Skaill House was the venue for a tribute to the remarkable Ada Lovelace, daughter of Lord Byron and pioneer of the principles upon which modern computing is based.
She was born 200 years ago this year, and lived only 37 years, but brought together mathematics with vision and understanding, and also some of the passion with which her father brought to his life and work.
”Forget this world and all its troubles and if possible its multitudinous Charlatans – ” declared her collaborator, the mathematician and inventor Charles Babbage, “ – everything in short but the Enchantress of Numbers.”
The story of Ada Lovelace – this year’s Dr John Cumming Memorial Lecture – was told in the upstairs drawing room at Skaill House, with Sarah Jane Gibbon giving the readings and singing Isaac Nathan’s setting of Byron’s poem ‘She Walks in Beauty’.
Then followed in the dining room downstairs a Georgian-themed afternoon tea, produced by Liz Ashworth and her team.
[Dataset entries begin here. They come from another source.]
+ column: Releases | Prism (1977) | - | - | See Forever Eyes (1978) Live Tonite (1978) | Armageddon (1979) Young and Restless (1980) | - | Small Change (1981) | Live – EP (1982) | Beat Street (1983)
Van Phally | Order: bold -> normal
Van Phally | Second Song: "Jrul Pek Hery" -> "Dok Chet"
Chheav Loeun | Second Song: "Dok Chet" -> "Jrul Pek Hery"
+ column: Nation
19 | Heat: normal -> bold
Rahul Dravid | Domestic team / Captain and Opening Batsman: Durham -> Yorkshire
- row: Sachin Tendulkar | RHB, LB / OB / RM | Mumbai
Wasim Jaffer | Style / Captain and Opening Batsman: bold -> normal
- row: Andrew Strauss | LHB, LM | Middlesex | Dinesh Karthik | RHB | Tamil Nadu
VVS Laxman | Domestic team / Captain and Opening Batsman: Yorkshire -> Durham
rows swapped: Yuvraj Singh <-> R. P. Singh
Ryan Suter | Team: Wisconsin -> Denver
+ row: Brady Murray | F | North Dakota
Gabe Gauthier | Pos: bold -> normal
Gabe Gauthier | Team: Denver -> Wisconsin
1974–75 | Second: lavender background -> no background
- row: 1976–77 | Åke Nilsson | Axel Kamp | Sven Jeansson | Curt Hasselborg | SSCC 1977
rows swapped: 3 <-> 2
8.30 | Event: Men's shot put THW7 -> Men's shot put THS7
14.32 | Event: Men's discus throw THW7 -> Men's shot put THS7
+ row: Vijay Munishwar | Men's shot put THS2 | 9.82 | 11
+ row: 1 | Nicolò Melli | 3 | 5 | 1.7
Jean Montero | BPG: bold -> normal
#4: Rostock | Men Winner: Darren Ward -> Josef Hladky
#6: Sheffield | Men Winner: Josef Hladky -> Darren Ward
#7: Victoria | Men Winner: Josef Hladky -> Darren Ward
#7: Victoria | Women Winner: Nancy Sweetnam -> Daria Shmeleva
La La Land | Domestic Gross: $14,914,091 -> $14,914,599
There were Peedie Bread Baps with spiced potted Orkney Buffalo, Chicken Salmagundi with a hint of lemon, apricot scones with cream and raspberry conserve, apple custard tarts ‘lovelaced’ with a dram of Highland Park – and much more.
This year is also an anniversary for Skaill House. It is exactly 400 years since its builder, Bishop George Graham, came to Orkney.